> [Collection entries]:
::::::
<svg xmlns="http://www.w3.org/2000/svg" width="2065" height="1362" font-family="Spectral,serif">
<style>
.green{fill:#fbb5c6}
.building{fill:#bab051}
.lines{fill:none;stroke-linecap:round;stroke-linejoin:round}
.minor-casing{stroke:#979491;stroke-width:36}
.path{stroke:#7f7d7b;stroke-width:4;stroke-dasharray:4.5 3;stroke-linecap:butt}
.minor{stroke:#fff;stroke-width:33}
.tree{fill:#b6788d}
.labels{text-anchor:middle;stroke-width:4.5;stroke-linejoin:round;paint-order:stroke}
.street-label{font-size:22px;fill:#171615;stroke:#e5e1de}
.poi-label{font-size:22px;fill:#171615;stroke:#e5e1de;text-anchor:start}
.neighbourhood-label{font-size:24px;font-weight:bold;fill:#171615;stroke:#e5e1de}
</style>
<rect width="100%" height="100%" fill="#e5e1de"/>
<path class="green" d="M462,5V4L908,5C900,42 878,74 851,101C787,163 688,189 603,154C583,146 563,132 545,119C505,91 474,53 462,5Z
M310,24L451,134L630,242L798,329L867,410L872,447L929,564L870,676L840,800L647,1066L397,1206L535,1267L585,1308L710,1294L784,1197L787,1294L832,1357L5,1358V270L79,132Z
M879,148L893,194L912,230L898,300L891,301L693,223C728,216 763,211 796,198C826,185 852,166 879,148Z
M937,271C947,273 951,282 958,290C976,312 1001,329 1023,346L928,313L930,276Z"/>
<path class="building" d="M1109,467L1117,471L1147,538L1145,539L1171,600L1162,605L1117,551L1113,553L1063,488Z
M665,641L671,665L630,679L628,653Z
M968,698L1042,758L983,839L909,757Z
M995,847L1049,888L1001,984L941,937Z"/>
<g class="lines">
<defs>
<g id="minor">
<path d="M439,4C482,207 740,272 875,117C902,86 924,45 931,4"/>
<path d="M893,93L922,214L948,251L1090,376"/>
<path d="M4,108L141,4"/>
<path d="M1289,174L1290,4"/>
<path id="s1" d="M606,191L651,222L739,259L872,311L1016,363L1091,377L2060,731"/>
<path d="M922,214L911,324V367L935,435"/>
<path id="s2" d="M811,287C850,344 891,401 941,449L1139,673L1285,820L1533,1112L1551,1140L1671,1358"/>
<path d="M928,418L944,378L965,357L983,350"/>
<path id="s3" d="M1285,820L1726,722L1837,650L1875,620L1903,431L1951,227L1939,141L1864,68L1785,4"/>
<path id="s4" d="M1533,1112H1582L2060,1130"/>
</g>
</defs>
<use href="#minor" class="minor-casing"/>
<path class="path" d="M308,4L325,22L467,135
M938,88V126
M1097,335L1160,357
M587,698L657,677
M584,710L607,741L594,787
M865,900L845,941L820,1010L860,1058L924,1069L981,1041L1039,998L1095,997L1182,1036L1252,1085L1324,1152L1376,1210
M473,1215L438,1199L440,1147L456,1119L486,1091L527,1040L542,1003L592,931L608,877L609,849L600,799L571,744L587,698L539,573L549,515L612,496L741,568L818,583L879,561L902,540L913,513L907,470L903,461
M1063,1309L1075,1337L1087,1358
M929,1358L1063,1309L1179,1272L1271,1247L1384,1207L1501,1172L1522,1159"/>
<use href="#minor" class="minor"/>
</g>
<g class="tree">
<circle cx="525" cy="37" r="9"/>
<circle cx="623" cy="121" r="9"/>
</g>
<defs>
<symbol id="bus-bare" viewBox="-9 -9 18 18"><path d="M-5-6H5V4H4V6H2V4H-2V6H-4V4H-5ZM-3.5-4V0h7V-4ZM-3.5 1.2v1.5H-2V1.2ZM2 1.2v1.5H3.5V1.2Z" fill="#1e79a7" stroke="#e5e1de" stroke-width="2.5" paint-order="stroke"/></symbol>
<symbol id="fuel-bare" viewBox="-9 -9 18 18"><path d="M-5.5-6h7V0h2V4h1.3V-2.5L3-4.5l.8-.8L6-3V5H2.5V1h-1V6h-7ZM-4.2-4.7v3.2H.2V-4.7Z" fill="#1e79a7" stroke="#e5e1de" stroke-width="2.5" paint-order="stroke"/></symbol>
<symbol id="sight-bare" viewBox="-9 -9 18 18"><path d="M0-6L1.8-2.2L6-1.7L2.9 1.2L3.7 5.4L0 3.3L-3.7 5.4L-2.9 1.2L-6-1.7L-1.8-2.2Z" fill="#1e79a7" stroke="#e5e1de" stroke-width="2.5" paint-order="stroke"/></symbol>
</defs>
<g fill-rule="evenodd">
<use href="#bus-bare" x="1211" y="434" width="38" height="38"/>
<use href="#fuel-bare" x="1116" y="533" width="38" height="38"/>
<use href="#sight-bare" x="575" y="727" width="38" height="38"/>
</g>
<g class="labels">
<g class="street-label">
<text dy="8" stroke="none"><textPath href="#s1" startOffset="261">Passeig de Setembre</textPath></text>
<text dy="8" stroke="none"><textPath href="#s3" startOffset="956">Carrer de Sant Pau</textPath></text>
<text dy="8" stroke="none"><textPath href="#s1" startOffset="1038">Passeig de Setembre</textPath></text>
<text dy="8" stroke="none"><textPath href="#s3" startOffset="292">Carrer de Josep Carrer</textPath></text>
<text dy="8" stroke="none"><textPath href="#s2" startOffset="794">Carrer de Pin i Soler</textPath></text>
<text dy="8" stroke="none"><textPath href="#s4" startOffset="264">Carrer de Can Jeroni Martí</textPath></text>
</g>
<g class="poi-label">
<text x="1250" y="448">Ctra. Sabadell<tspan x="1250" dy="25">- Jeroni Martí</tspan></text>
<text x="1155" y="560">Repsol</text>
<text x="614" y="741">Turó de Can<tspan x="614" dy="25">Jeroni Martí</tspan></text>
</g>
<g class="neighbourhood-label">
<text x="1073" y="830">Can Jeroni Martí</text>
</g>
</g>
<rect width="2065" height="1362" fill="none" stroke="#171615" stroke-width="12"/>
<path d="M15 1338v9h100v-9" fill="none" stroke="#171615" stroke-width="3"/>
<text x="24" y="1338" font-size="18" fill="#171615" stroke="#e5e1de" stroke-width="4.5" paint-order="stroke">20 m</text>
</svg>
::::::
Above are the records. Copy the lines beginning at the one that has "M937,271C947,273 951,282 958,290C976,312" and ending with the one that has "M584,710L607,741L594,787", unchanged.

> [Answer to this problem]:
M937,271C947,273 951,282 958,290C976,312 1001,329 1023,346L928,313L930,276Z"/>
<path class="building" d="M1109,467L1117,471L1147,538L1145,539L1171,600L1162,605L1117,551L1113,553L1063,488Z
M665,641L671,665L630,679L628,653Z
M968,698L1042,758L983,839L909,757Z
M995,847L1049,888L1001,984L941,937Z"/>
<g class="lines">
<defs>
<g id="minor">
<path d="M439,4C482,207 740,272 875,117C902,86 924,45 931,4"/>
<path d="M893,93L922,214L948,251L1090,376"/>
<path d="M4,108L141,4"/>
<path d="M1289,174L1290,4"/>
<path id="s1" d="M606,191L651,222L739,259L872,311L1016,363L1091,377L2060,731"/>
<path d="M922,214L911,324V367L935,435"/>
<path id="s2" d="M811,287C850,344 891,401 941,449L1139,673L1285,820L1533,1112L1551,1140L1671,1358"/>
<path d="M928,418L944,378L965,357L983,350"/>
<path id="s3" d="M1285,820L1726,722L1837,650L1875,620L1903,431L1951,227L1939,141L1864,68L1785,4"/>
<path id="s4" d="M1533,1112H1582L2060,1130"/>
</g>
</defs>
<use href="#minor" class="minor-casing"/>
<path class="path" d="M308,4L325,22L467,135
M938,88V126
M1097,335L1160,357
M587,698L657,677
M584,710L607,741L594,787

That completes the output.